►
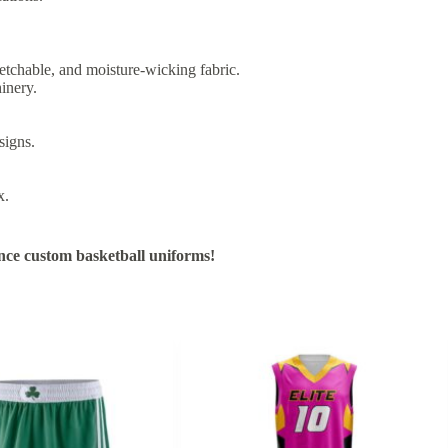
etchable, and moisture-wicking fabric.
inery.
signs.
x.
nce custom basketball uniforms!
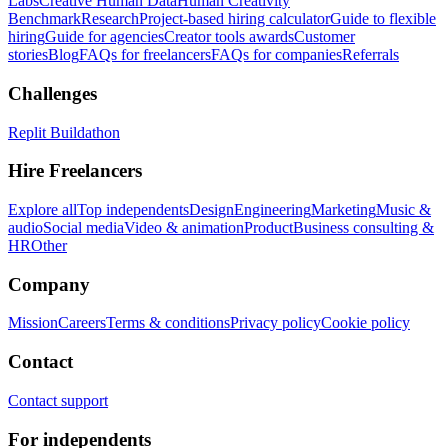
Labs
Creative Human Data
Human Creativity
Benchmark
Research
Project-based hiring calculator
Guide to flexible
hiring
Guide for agencies
Creator tools awards
Customer
stories
Blog
FAQs for freelancers
FAQs for companies
Referrals
Challenges
Replit Buildathon
Hire Freelancers
Explore all
Top independents
Design
Engineering
Marketing
Music &
audio
Social media
Video & animation
Product
Business consulting &
HR
Other
Company
Mission
Careers
Terms & conditions
Privacy policy
Cookie policy
Contact
Contact support
For independents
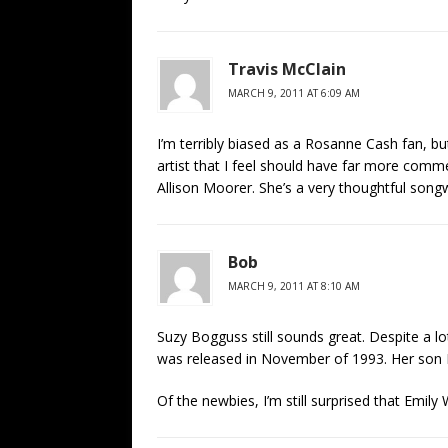
Travis McClain
MARCH 9, 2011 AT 6:09 AM
I’m terribly biased as a Rosanne Cash fan, but
artist that I feel should have far more comm
Allison Moorer. She’s a very thoughtful songwr
Bob
MARCH 9, 2011 AT 8:10 AM
Suzy Bogguss still sounds great. Despite a lo
was released in November of 1993. Her son B
Of the newbies, I’m still surprised that Emily 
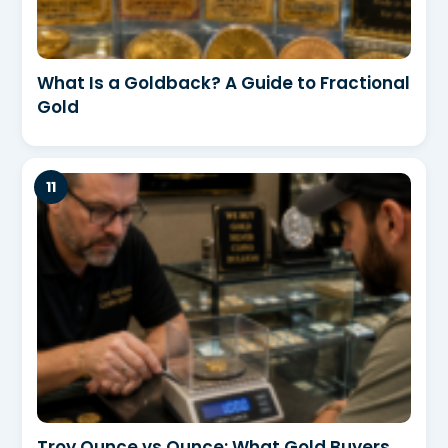
What Is a Goldback? A Guide to Fractional
Gold
Troy Ounce vs Ounce: What Gold Buyers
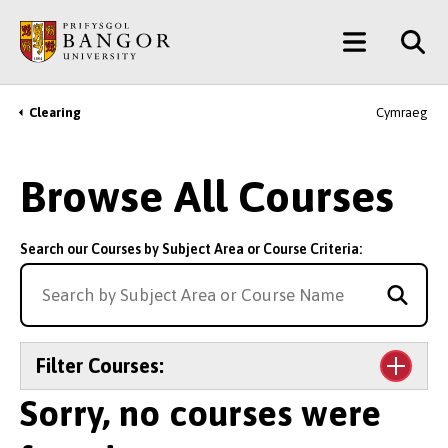
Skip
Main
to
main
Menu
content
Clearing
Cymraeg
Breadcrumb
Browse All Courses
Search our Courses by Subject Area or Course Criteria:
Filter Courses:
Sorry, no courses were
Level of Study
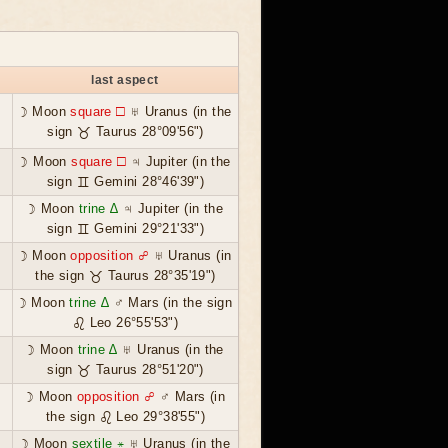
last aspect
☽ Moon
square ☐
♅ Uranus (in the
sign ♉ Taurus 28°09'56")
☽ Moon
square ☐
♃ Jupiter (in the
sign ♊ Gemini 28°46'39")
☽ Moon
trine ∆
♃ Jupiter (in the
sign ♊ Gemini 29°21'33")
☽ Moon
opposition ☍
♅ Uranus (in
the sign ♉ Taurus 28°35'19")
☽ Moon
trine ∆
♂ Mars (in the sign
♌ Leo 26°55'53")
☽ Moon
trine ∆
♅ Uranus (in the
sign ♉ Taurus 28°51'20")
☽ Moon
opposition ☍
♂ Mars (in
the sign ♌ Leo 29°38'55")
☽ Moon
sextile ⚹
♅ Uranus (in the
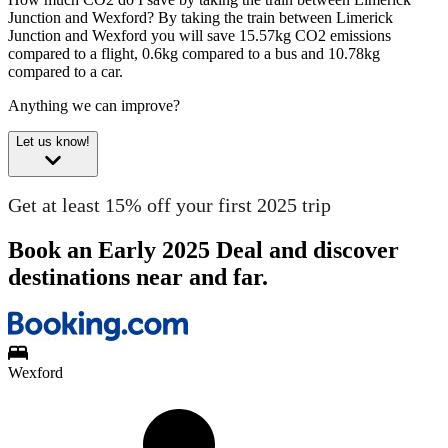
Junction and Wexford?
By taking the train between Limerick
Junction and Wexford you will save 15.57kg CO2 emissions
compared to a flight, 0.6kg compared to a bus and 10.78kg
compared to a car.
Anything we can improve?
Let us know!
Get at least 15% off your first 2025 trip
Book an Early 2025 Deal and discover
destinations near and far.
Wexford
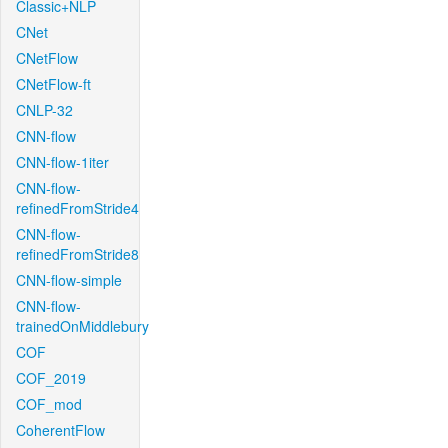
Classic+NLP
CNet
CNetFlow
CNetFlow-ft
CNLP-32
CNN-flow
CNN-flow-1iter
CNN-flow-
refinedFromStride4
CNN-flow-
refinedFromStride8
CNN-flow-simple
CNN-flow-
trainedOnMiddlebury
COF
COF_2019
COF_mod
CoherentFlow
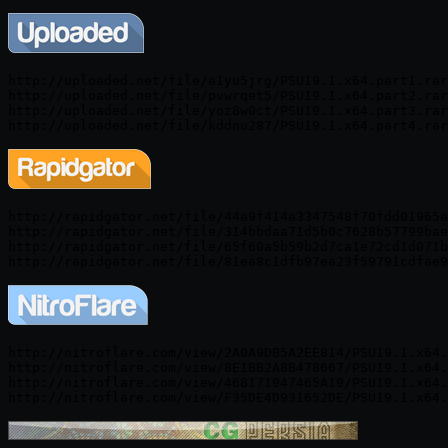
http://uploaded.net/file/a1yu5jrg/PSU19.1.x64.part1.rar

http://uploaded.net/file/pvwrqet5/PSU19.1.x64.part2.rar

http://uploaded.net/file/yoz8w0ct/PSU19.1.x64.part3.rar

http://rapidgator.net/file/44a9f414a3347548f70fdd01965a
http://rapidgator.net/file/314bbdaa71d5b0c7628b57799bae
http://rapidgator.net/file/65f60a5b59b2d7ca1e72cd1d071b
http://nitroflare.com/view/2A0A9DB5A2EE814/PSU19.1.x64.
http://nitroflare.com/view/8E1BB2A8B478667/PSU19.1.x64.
http://nitroflare.com/view/468171947465A19/PSU19.1.x64.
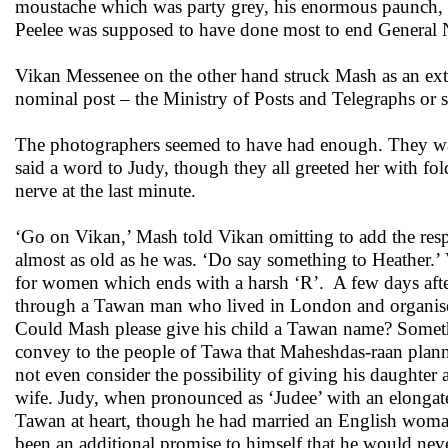
moustache which was party grey, his enormous paunch, all
Peelee was supposed to have done most to end General Nar
Vikan Messenee on the other hand struck Mash as an ext
nominal post – the Ministry of Posts and Telegraphs or s
The photographers seemed to have had enough. They wa
said a word to Judy, though they all greeted her with fo
nerve at the last minute.
‘Go on Vikan,’ Mash told Vikan omitting to add the respe
almost as old as he was. ‘Do say something to Heather.
for women which ends with a harsh ‘R’. A few days aft
through a Tawan man who lived in London and organised 
Could Mash please give his child a Tawan name? Somethi
convey to the people of Tawa that Maheshdas-raan plann
not even consider the possibility of giving his daughter
wife. Judy, when pronounced as ‘Judee’ with an elongat
Tawan at heart, though he had married an English woma
been an additional promise to himself that he would neve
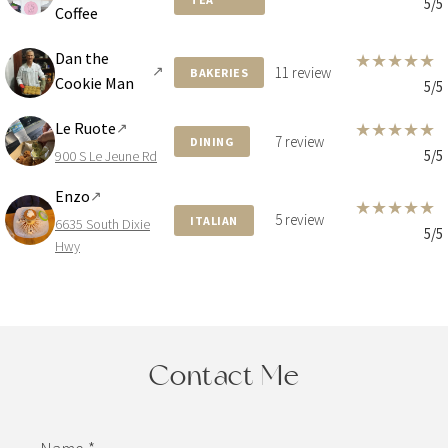
5/5
Coffee
Dan the
★
★
★
★
★
↗
11 review
BAKERIES
Cookie Man
5/5
Le Ruote
★
★
★
★
★
↗
7 review
DINING
5/5
900 S Le Jeune Rd
Enzo
↗
★
★
★
★
★
5 review
ITALIAN
6635 South Dixie
5/5
Hwy
Contact Me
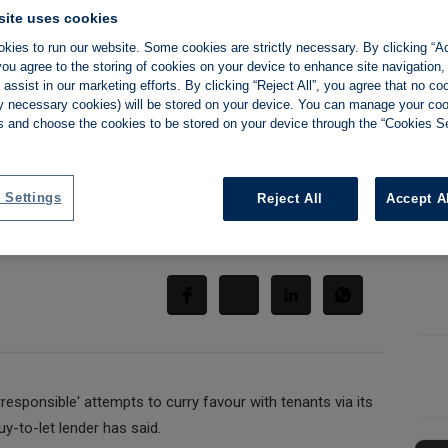
site uses cookies
kies to run our website. Some cookies are strictly necessary. By clicking “Ac
n 'cheap brownie
ou agree to the storing of cookies on your device to enhance site navigation,
assist in our marketing efforts. By clicking “Reject All”, you agree that no co
rs, lender tells
tly necessary cookies) will be stored on your device. You can manage your co
s and choose the cookies to be stored on your device through the “Cookies Se
 Settings
Reject All
Accept A
Share:
sponsible' attempts to curry favour with tenants via its
y-to-let lender has said.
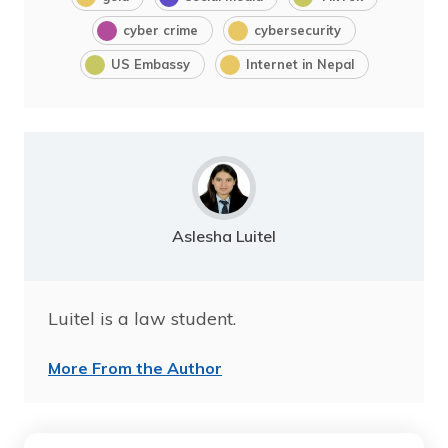
cyber crime
cybersecurity
US Embassy
Internet in Nepal
Aslesha Luitel
Luitel is a law student.
More From the Author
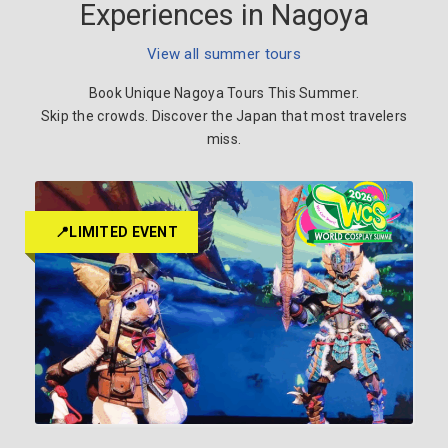
Experiences in Nagoya
View all summer tours
Book Unique Nagoya Tours This Summer.
Skip the crowds. Discover the Japan that most travelers
miss.
📍LIMITED EVENT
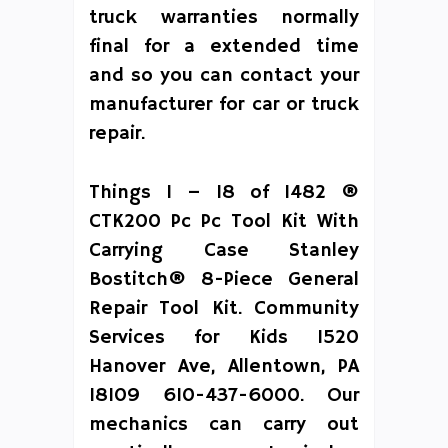
truck warranties normally
final for a extended time
and so you can contact your
manufacturer for car or truck
repair.
Things 1 – 18 of 1482 ®
CTK200 Pc Pc Tool Kit With
Carrying Case Stanley
Bostitch® 8-Piece General
Repair Tool Kit. Community
Services for Kids 1520
Hanover Ave, Allentown, PA
18109 610-437-6000. Our
mechanics can carry out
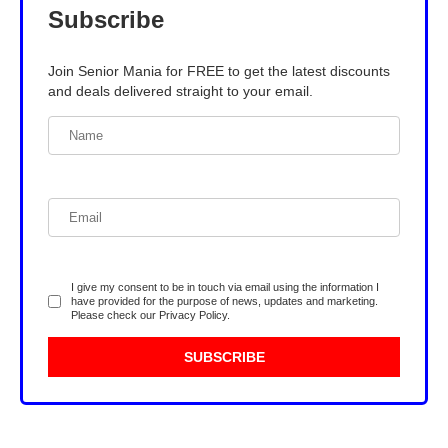
Subscribe
Join Senior Mania for FREE to get the latest discounts
and deals delivered straight to your email.
I give my consent to be in touch via email using the information I
have provided for the purpose of news, updates and marketing.
Please check our
Privacy Policy
.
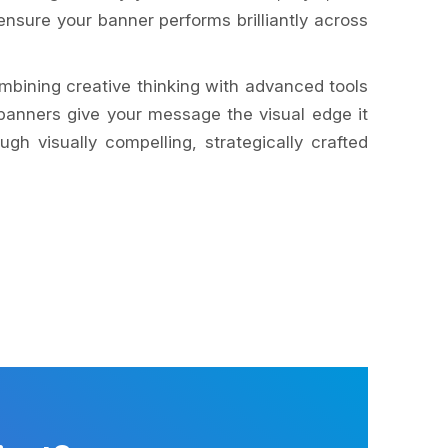
nsure your banner performs brilliantly across
mbining creative thinking with advanced tools
banners give your message the visual edge it
h visually compelling, strategically crafted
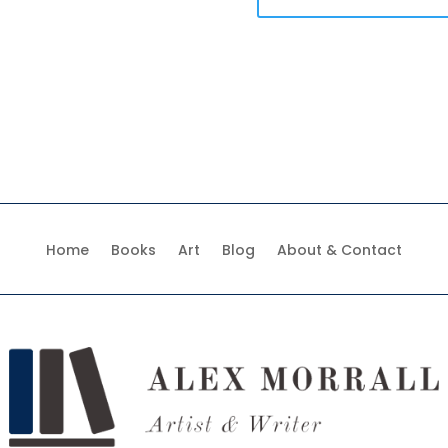
Home
Books
Art
Blog
About & Contact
◄
◆ What is expected: From the listing above, pull out every line that contains the string "said", matching case exactly.

◆ Expected output:
said a word to Judy, though they all greeted her with fo
y-to-let lender has said.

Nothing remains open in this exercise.